Seen today, the film has an additional layer of interest as a complex reflection of American attitudes and feelings during that period. For one thing, the popular applications of Freud are everywhere apparent, as in the dreamlike equation made by Bart after his blood pact with Zabladowski. He accepts the plumber as a father figure and, consequently, as a husband for his widowed mother (in striking contrast to Dr. T., who holds his mother under a sinister hypnotic trance).
If we pick up some clues from the sociological approach of Raymond Durgnat — one of the few critics to have acknowledged the film’s special interest — the kinship of this oddity with other movies of period becomes much more apparent. Far from being a “pure’ fantasy, its nightmarish landscapes and details evoke Cold War anxieties linked in the public’s mind with Russia, Korea, and the atomic bomb, as well as memories of World War II. Such diverse details as the electrified barbed wire and searchlights surrounding the Terwilliker institute and the grotesque goose steps performed by Dr. T. — after being dressed in his elaborate “Do-Mi-Do Duds” for the recital — hark back to related fears.

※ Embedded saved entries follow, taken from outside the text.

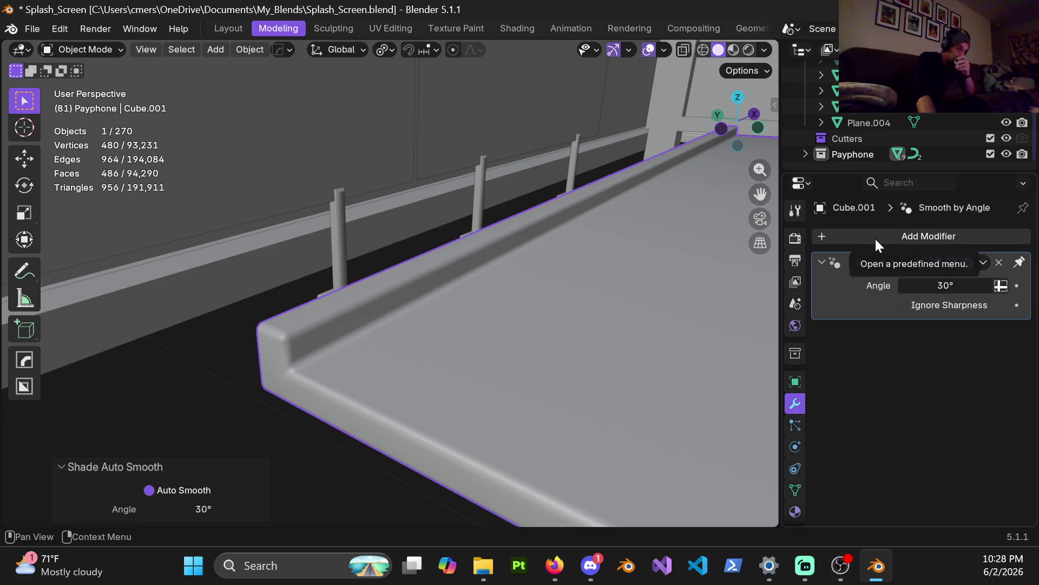
{"action": "left_click", "coordinate": [880, 237]}
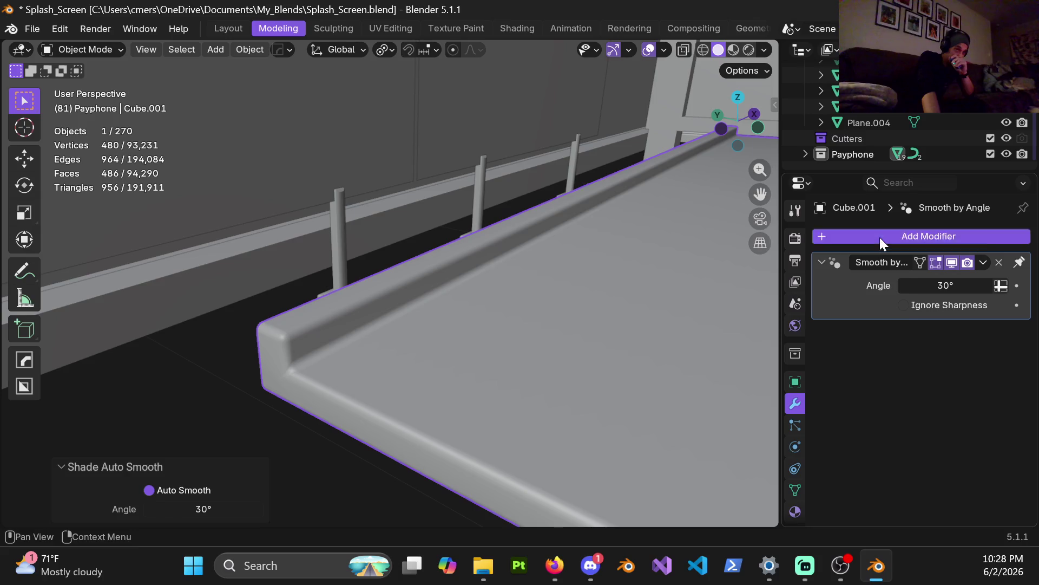
{"action": "mouse_move", "coordinate": [863, 306]}
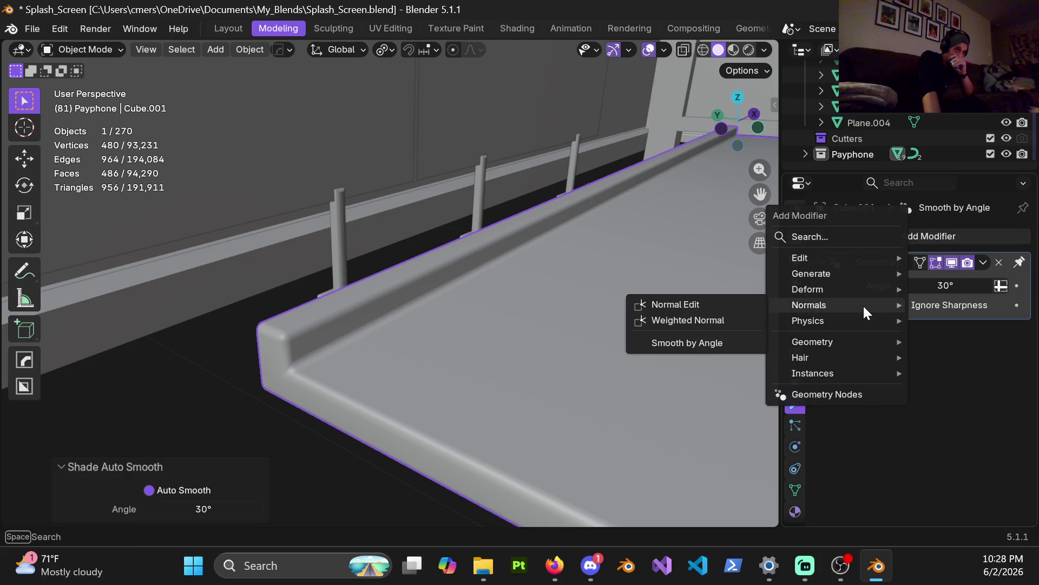
{"action": "left_click", "coordinate": [694, 324]}
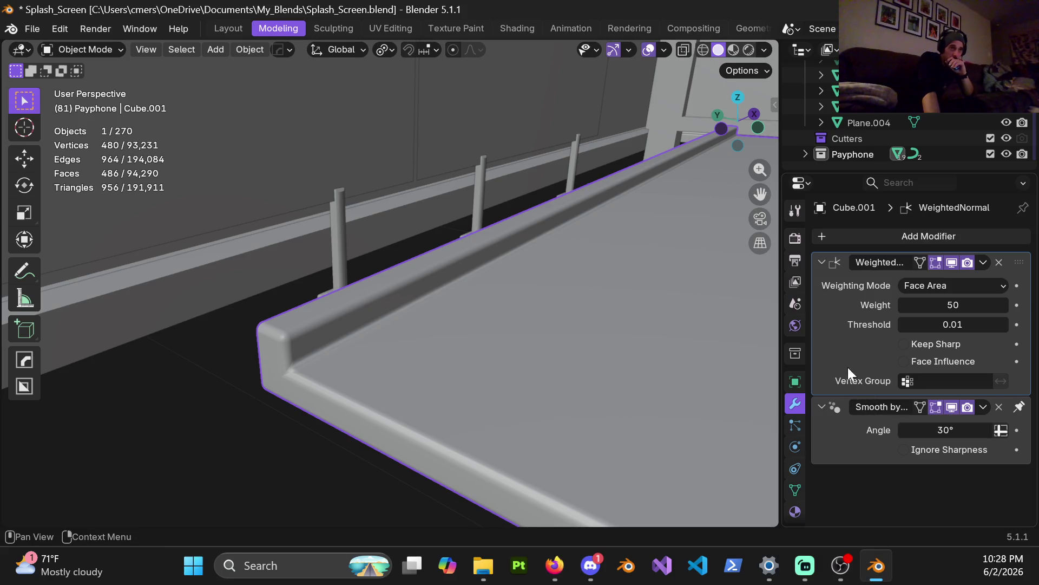
{"action": "left_click", "coordinate": [821, 407]}
{"action": "left_click", "coordinate": [820, 407]}
{"action": "mouse_move", "coordinate": [525, 363]}
{"action": "middle_mouse_down"}
{"action": "mouse_move", "coordinate": [487, 355]}
{"action": "mouse_move", "coordinate": [529, 297]}
{"action": "mouse_move", "coordinate": [524, 244]}
{"action": "mouse_move", "coordinate": [434, 246]}
{"action": "mouse_move", "coordinate": [546, 245]}
{"action": "mouse_move", "coordinate": [404, 264]}
{"action": "mouse_move", "coordinate": [505, 269]}
{"action": "mouse_move", "coordinate": [528, 286]}
{"action": "middle_mouse_up"}
{"action": "scroll", "coordinate": [552, 260], "scroll_direction": "down", "scroll_amount": 5}
{"action": "left_click", "coordinate": [584, 336]}
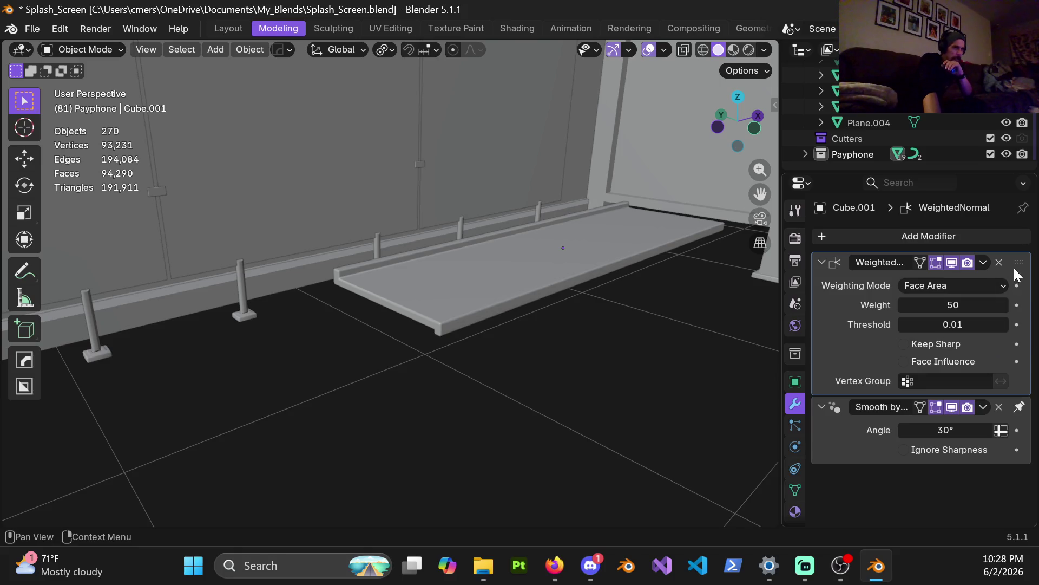
{"action": "left_click", "coordinate": [999, 262]}
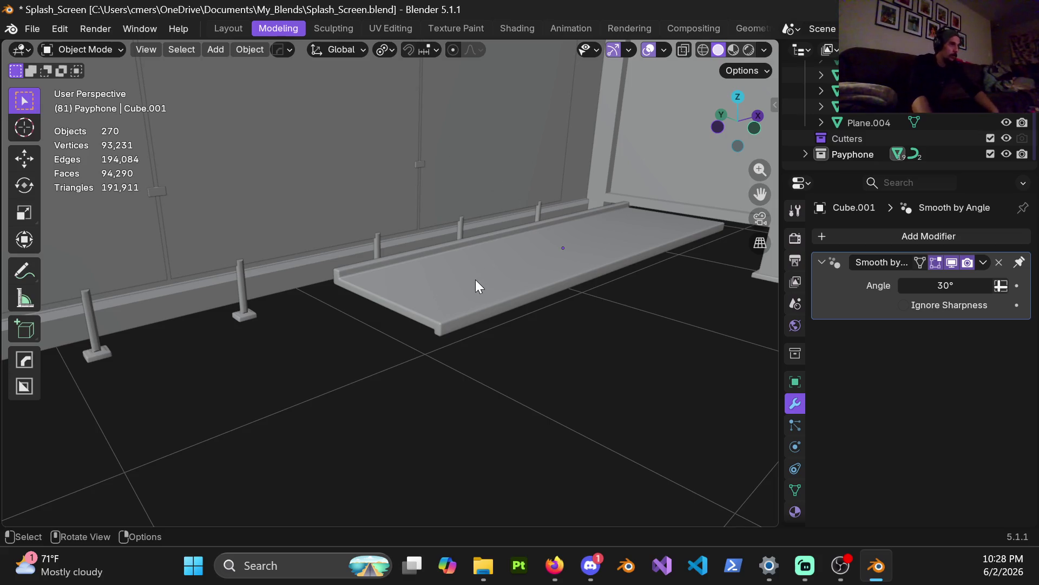
Orbit around the booth to inspect the shelf from the front and above
{"action": "scroll", "coordinate": [475, 280], "scroll_direction": "down", "scroll_amount": 5}
{"action": "scroll", "coordinate": [528, 301], "scroll_direction": "up", "scroll_amount": 3}
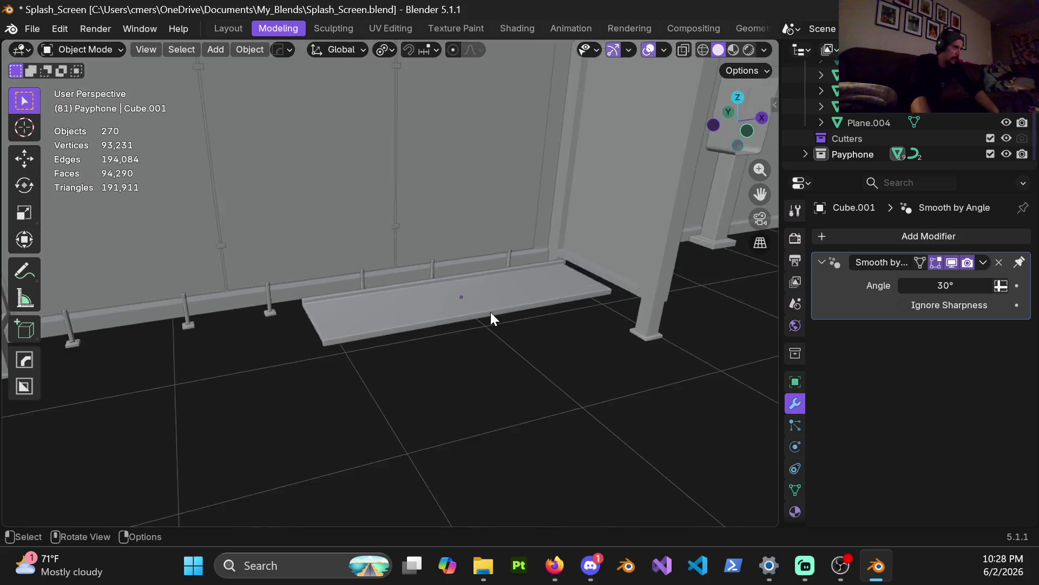
{"action": "middle_click_drag", "start_coordinate": [394, 363], "coordinate": [442, 322]}
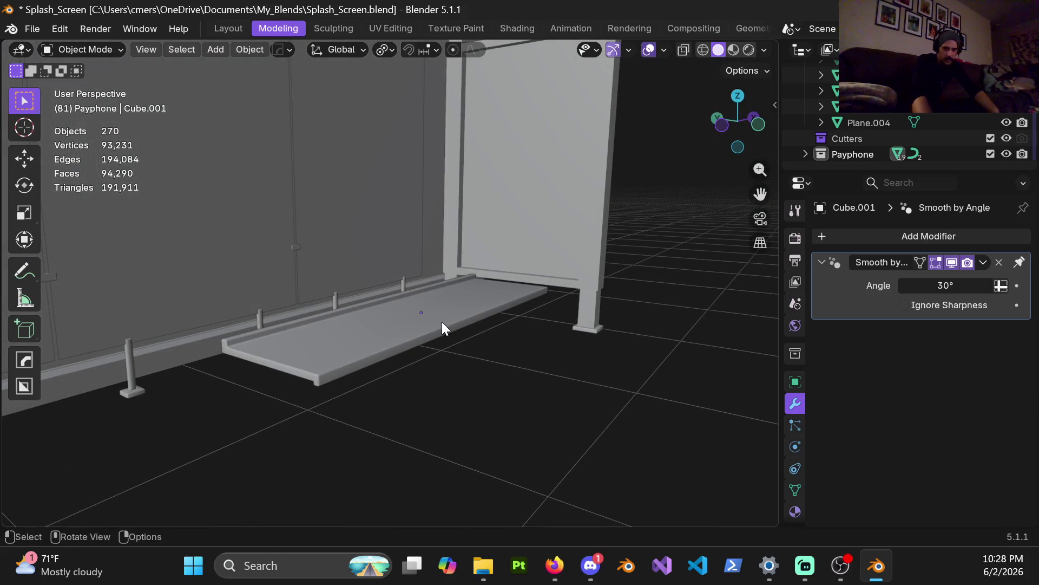
{"action": "mouse_move", "coordinate": [354, 343]}
{"action": "middle_mouse_down"}
{"action": "mouse_move", "coordinate": [399, 350]}
{"action": "mouse_move", "coordinate": [446, 313]}
{"action": "mouse_move", "coordinate": [500, 327]}
{"action": "mouse_move", "coordinate": [518, 295]}
{"action": "mouse_move", "coordinate": [429, 355]}
{"action": "mouse_move", "coordinate": [314, 360]}
{"action": "mouse_move", "coordinate": [362, 357]}
{"action": "mouse_move", "coordinate": [417, 303]}
{"action": "mouse_move", "coordinate": [500, 280]}
{"action": "mouse_move", "coordinate": [472, 391]}
{"action": "mouse_move", "coordinate": [538, 374]}
{"action": "middle_mouse_up"}
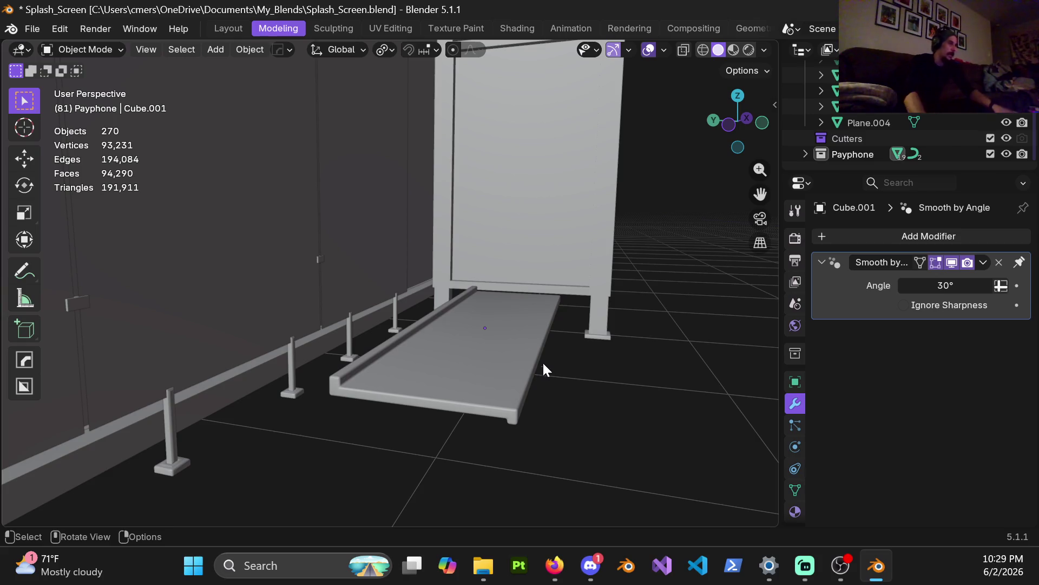
{"action": "mouse_move", "coordinate": [513, 354]}
{"action": "middle_mouse_down"}
{"action": "mouse_move", "coordinate": [537, 353]}
{"action": "mouse_move", "coordinate": [537, 341]}
{"action": "mouse_move", "coordinate": [512, 379]}
{"action": "middle_mouse_up"}
Add the Weighted Normal modifier again, then select the slab and enter Edit Mode
{"action": "key", "text": "ctrl+a"}
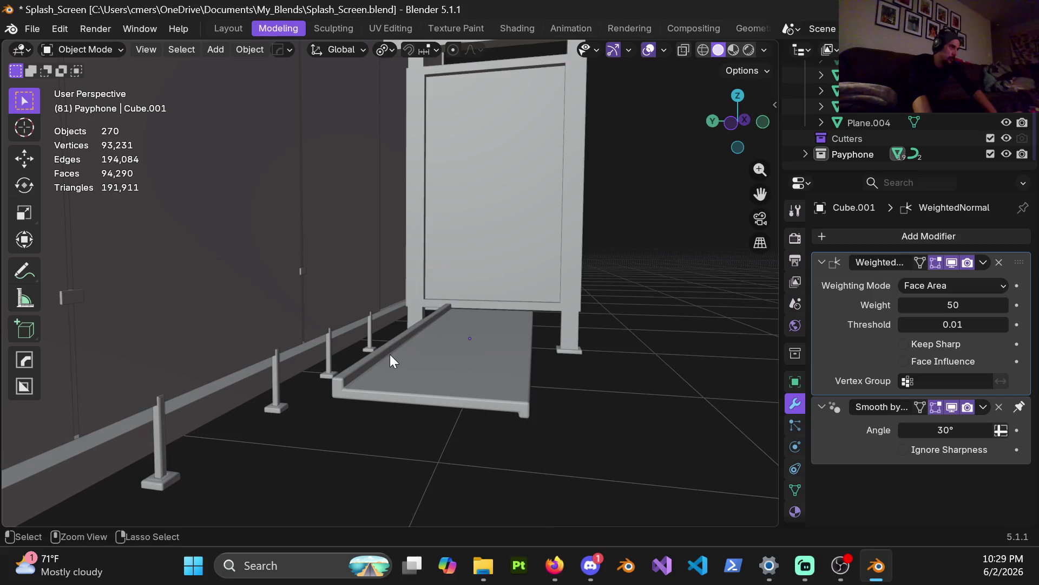
{"action": "left_click", "coordinate": [401, 358]}
{"action": "key", "text": "Tab"}
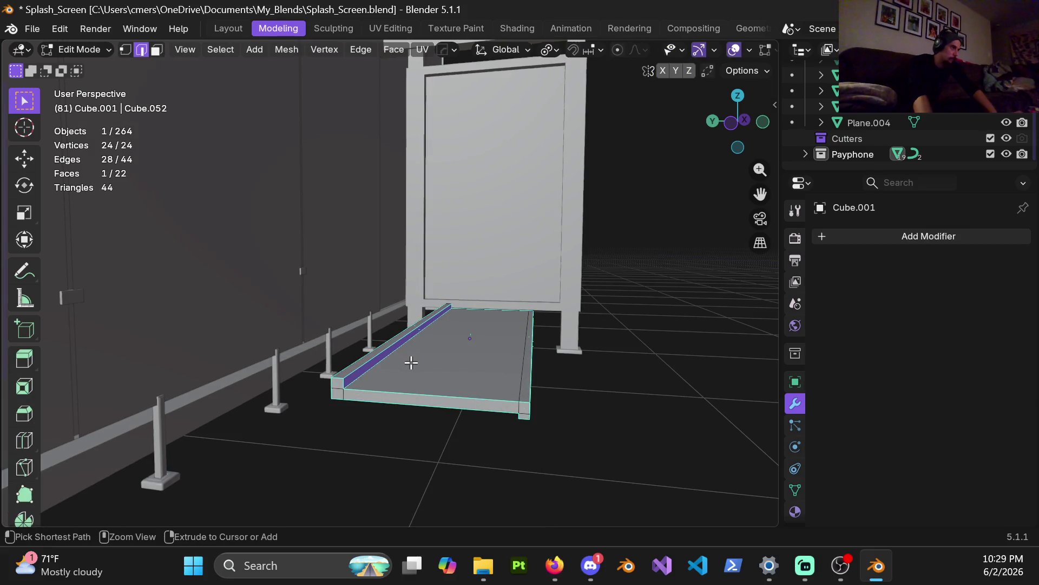
Select the lip's inner side face and raise it 0.03 m vertically
{"action": "left_click", "coordinate": [412, 363], "text": "ctrl"}
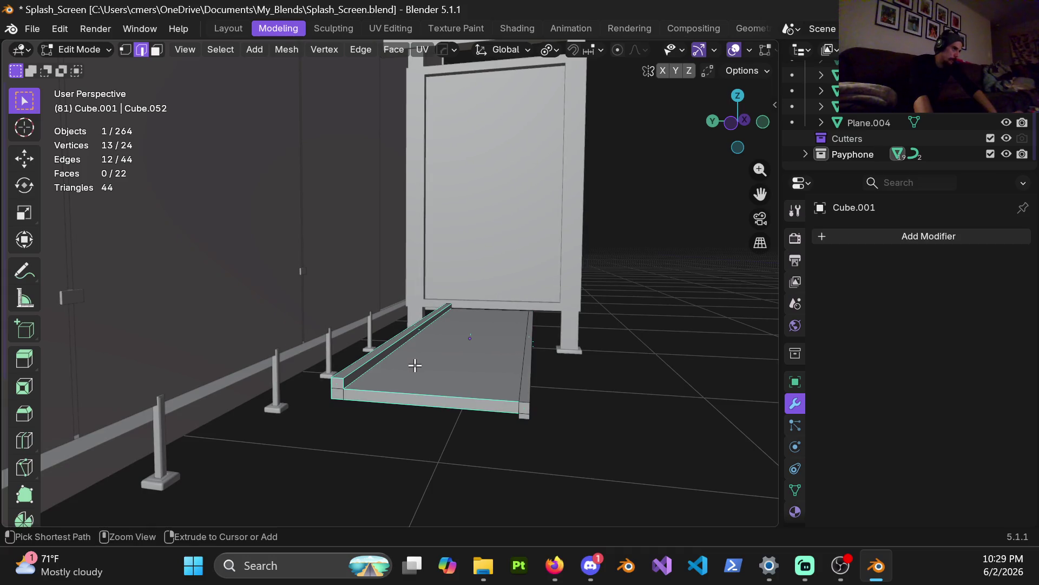
{"action": "left_click", "coordinate": [369, 405]}
{"action": "mouse_move", "coordinate": [368, 405]}
{"action": "middle_mouse_down"}
{"action": "mouse_move", "coordinate": [431, 371]}
{"action": "mouse_move", "coordinate": [441, 307]}
{"action": "mouse_move", "coordinate": [475, 311]}
{"action": "mouse_move", "coordinate": [344, 304]}
{"action": "mouse_move", "coordinate": [370, 320]}
{"action": "mouse_move", "coordinate": [453, 299]}
{"action": "mouse_move", "coordinate": [476, 320]}
{"action": "mouse_move", "coordinate": [414, 296]}
{"action": "mouse_move", "coordinate": [413, 255]}
{"action": "middle_mouse_up"}
{"action": "key", "text": "3"}
{"action": "left_click", "coordinate": [382, 302]}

The anti-egghead bias of the early 50s is clearly bound up with in the portrayal of Dr. T. As embodied in Hans Conreid’s brilliant performance, the character is a veritable anthology of negative responses to Europeanized and “feminized” notions of high culture. From his pink powder-puff slippers and his vaguely continental accent to his stern disciplinary manner, he makes a striking contrast to the “manly” working-class virtues of an all-American Zabladowski.
None of this is meant to suggest that the film can’t — or shouldn’t — be enjoyed by children and adults today. On the contrary, when it was revived at a children’s show at Filmex in Los Angeles last spring, the response was overwhelming warm and enthusiastic. I’m sure that many of the 10-year-old boys must have identified with Bart as strongly as I did 25 years ago. And the movie’s cockeyed inventions still shine with a singularity that places this film in a class by itself.